Figure 3: EvoDiff generates essentially unordered regions. (Source: Paper)
The high cost of obtaining a large sequencing dataset structure may prevent researchers from using new biological, medical, or scientific design options that can be unlocked by fine-tuning EvoDiff on application specific datasets such as those from display libraries or large screens. Although AlphaFold and related algorithms can predict the structure of many sequences, they encounter difficulties in point mutations and may be overly confident in indicating the structure of false proteins.
Next step plan
In summary, Microsoft scientists have released a set of discrete diffusion models that can be used for sequence based protein engineering and design. The EvoDiff model can be extended for guided design based on structure or function, and they can be immediately used for unconditional, evolutionary guided, and conditional creation of protein sequences. They hope that by directly using protein language to read and write processes, EvoDiff will open up new possibilities for programmable protein creation.

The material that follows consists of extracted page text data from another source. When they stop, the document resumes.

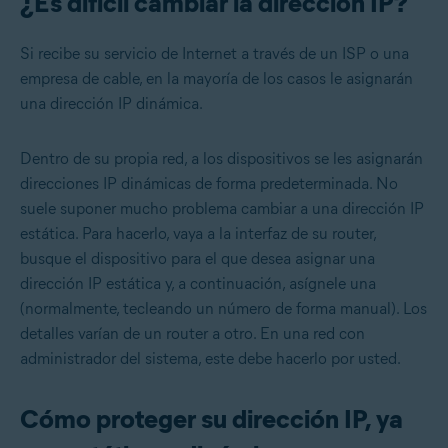
¿Es difícil cambiar la dirección IP?
Si recibe su servicio de Internet a través de un ISP o una
empresa de cable, en la mayoría de los casos le asignarán
una dirección IP dinámica.
Dentro de su propia red, a los dispositivos se les asignarán
direcciones IP dinámicas de forma predeterminada. No
suele suponer mucho problema cambiar a una dirección IP
estática. Para hacerlo, vaya a la interfaz de su router,
busque el dispositivo para el que desea asignar una
dirección IP estática y, a continuación, asígnele una
(normalmente, tecleando un número de forma manual). Los
detalles varían de un router a otro. En una red con
administrador del sistema, este debe hacerlo por usted.
Cómo proteger su dirección IP, ya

This is just a model with 640 million parameters, and if we expand to billions of parameters, we may see an improvement in generation quality, “Alamdari said. Although we have demonstrated some coarse-grained strategies, in order to achieve finer grained control, we hope to adjust EvoDiff based on text, chemical information, or other means to specify the required functionality
Next, the EvoDiff team plans to test the proteins generated by the model in the laboratory to determine if they are feasible. If this proves to be the case, they will start developing the next generation framework.